Questions to answer
1. According to the passage on John McCloy and the foreign policy elite, who wrote The Wise Men?
2. Extend the passage on John McCloy and the foreign policy elite, starting after its final sentence.
[Page extract]
During and after World War II, John McCloy (1895–1989) was a key member of the East Coast foreign policy elite, whose story is told in one of the best modern books about American politics, The Wise Men, by Walter Isaacson and Evan Thomas. The foreign policy elite is often looked on as an old-money nest of privilege in the europhile style, with its members all born into the same lofty social stratum, and attending the same prep schools and colleges. But the fact that it included a man like McCloy, who could, and did, later lay proud claim to having been born on the wrong side of the tracks, is an indication of its true strength: it made room for social mobility impelled by talent and ambition. The other Wise Men were Robert Lovett, Averell Harriman, Charles Bohlen, George Kennan and Dean Acheson. After the defeat of Hitler, the elite, operating through the State Department and its dependent agencies, built the globalized American system of influence and alliance that expressed the principle of containment, the perceived necessity to block the hegemony of the Soviet Union—the necessity which had first been expressed by George Kennan. A complete and final reversal of America’s traditional isolationism, this world-embracing U.S. foreign policy is the one that we still live under today: after the collapse of the Soviet Union, the America of global reach might have found itself off balance, but was unable to draw back. A denigrator such as Gore Vidal calls the elite’s creation the Security State, but the foreign onlooker needs to remember that Vidal himself comes from the elite’s milieu, thus reflecting a far-reaching truth about its power: that it generates even its own contrary forces.
[/Page extract]
[Given information]
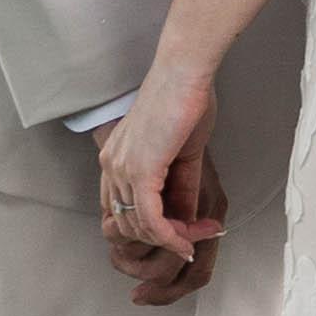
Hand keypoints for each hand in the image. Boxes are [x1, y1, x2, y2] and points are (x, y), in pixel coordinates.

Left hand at [94, 61, 222, 304]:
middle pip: (131, 223)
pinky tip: (190, 242)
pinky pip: (152, 221)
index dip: (152, 226)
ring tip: (204, 231)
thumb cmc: (186, 99)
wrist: (185, 73)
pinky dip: (172, 237)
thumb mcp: (185, 153)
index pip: (123, 209)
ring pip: (142, 226)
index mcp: (115, 157)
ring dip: (176, 237)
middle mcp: (111, 165)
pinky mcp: (139, 172)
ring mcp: (121, 169)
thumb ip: (181, 188)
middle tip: (201, 234)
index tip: (186, 229)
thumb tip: (186, 221)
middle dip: (168, 236)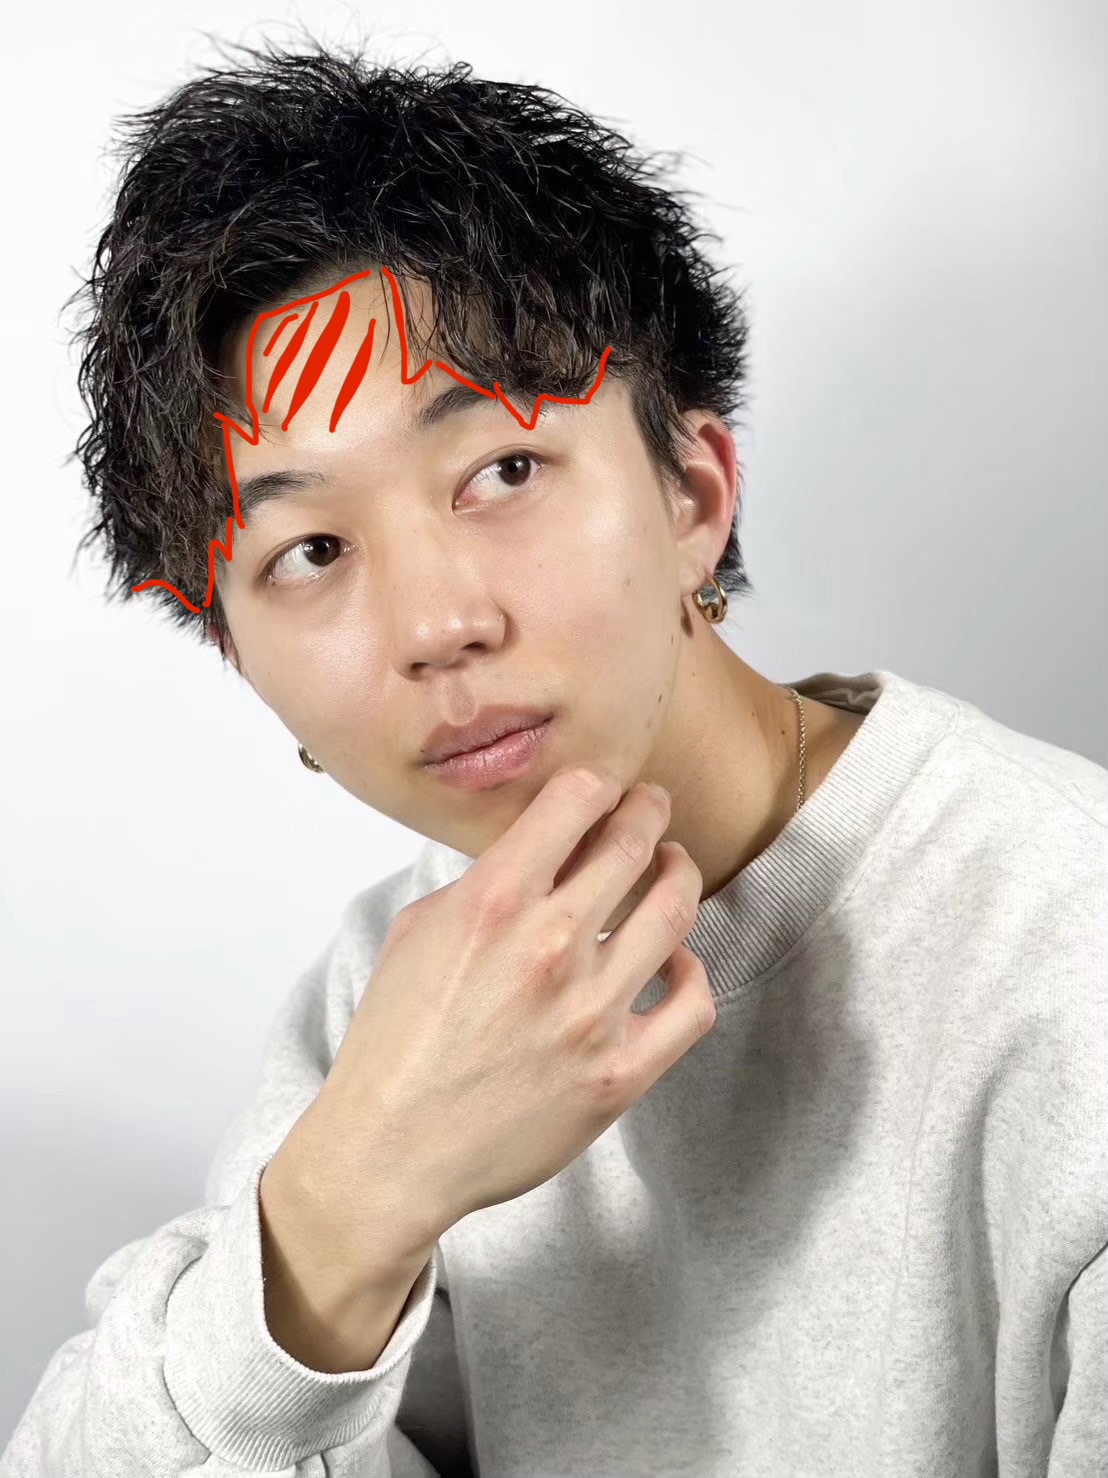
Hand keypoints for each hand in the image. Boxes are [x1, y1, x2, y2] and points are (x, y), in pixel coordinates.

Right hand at [310, 765, 714, 1242]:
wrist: (392, 1150)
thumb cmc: (395, 1040)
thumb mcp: (417, 932)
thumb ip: (483, 882)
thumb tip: (542, 852)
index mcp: (491, 904)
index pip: (576, 800)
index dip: (599, 784)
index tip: (605, 789)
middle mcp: (548, 948)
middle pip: (634, 844)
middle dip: (649, 813)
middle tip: (652, 809)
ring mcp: (591, 1013)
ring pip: (674, 911)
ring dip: (679, 875)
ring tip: (673, 868)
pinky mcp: (619, 1072)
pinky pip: (692, 1004)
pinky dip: (692, 971)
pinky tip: (674, 962)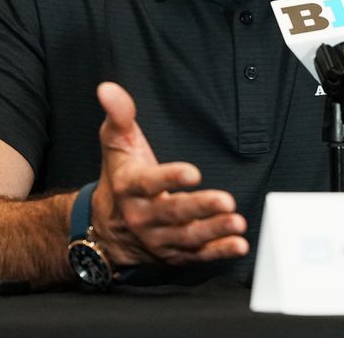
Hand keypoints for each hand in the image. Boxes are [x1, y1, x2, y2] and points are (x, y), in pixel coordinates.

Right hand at [89, 82, 248, 266]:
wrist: (105, 229)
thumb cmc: (119, 178)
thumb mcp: (116, 144)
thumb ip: (118, 115)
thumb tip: (108, 88)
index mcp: (130, 187)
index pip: (149, 183)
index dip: (170, 177)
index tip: (193, 172)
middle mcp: (143, 216)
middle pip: (174, 213)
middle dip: (200, 208)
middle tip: (225, 201)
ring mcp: (158, 238)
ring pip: (188, 237)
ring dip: (214, 230)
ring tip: (236, 222)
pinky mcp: (173, 253)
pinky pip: (197, 255)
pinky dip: (218, 251)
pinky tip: (237, 244)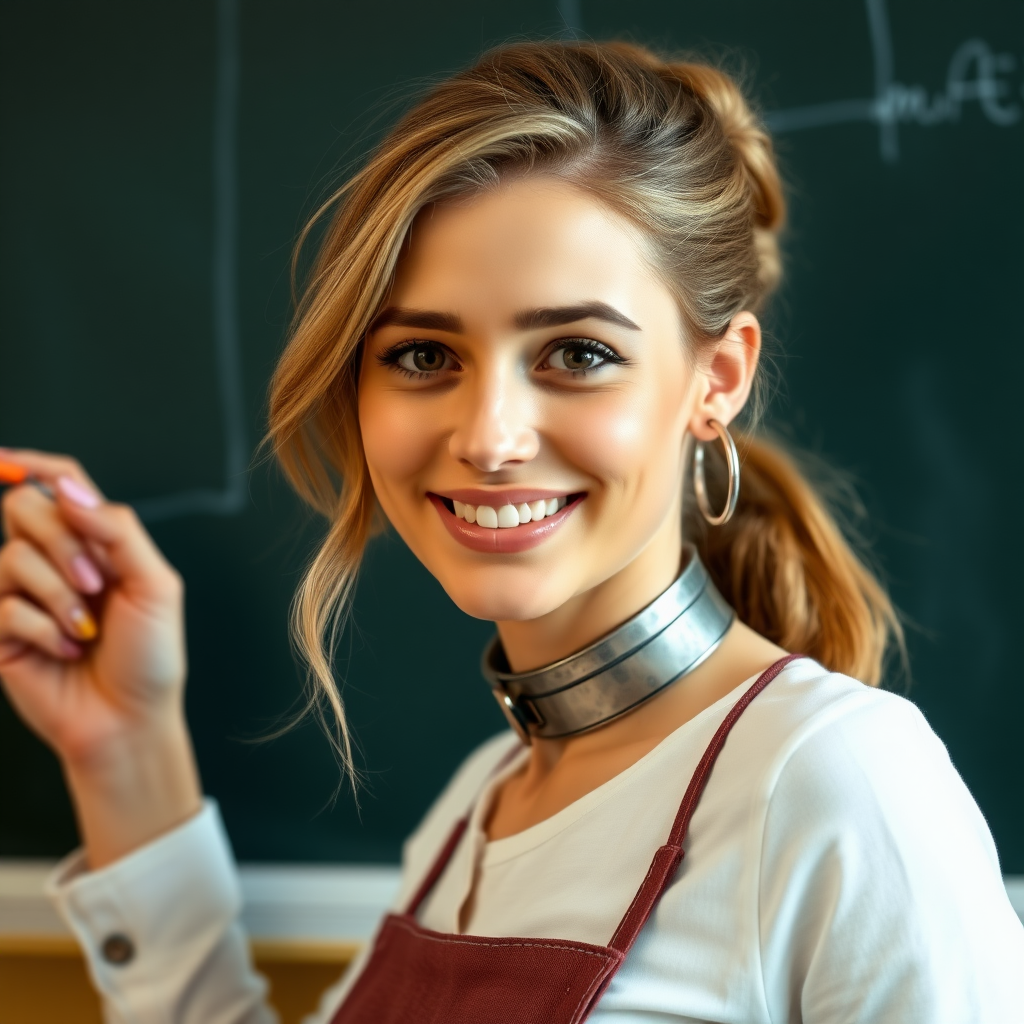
[/Given information]
List of answers
1. Walter Isaacson and Evan Thomas.

2.
By now, little more than half a century later, the elite’s heritage generates not only most of what is said in favour of its policies, but most of what is said against them. Almost everything that matters on issues relevant not just to U.S. interests, but to the world entire, is written within driving distance of Washington. Armed by close contact with polticians and officials, elegant writers such as Elizabeth Drew, and less elegant ones such as Bob Woodward, have given us, in their shelves of books, the history of how the United States has shaped the modern world. This tradition of higher political journalism goes back to Henry Adams, but by now it has got beyond the status of a useful individual study and become both indispensable and all-embracing. Two of the best recent books about the larger conflicts in the world, Fareed Zakaria’s The Future of Freedom and Paul Berman’s Terror and Liberalism, were both written in the United States. So was Samantha Power’s A Problem from Hell, a book which was taken by some grateful foreign critics as evidence of the U.S.’s modern history of imperialistic interference. Actually Power’s main conclusion, one she probably didn’t want to reach, was quite different. She concluded that nothing stops a genocidal government except armed interference, which, usually, only the United States provides. Whether providing it means inflicting it is the question.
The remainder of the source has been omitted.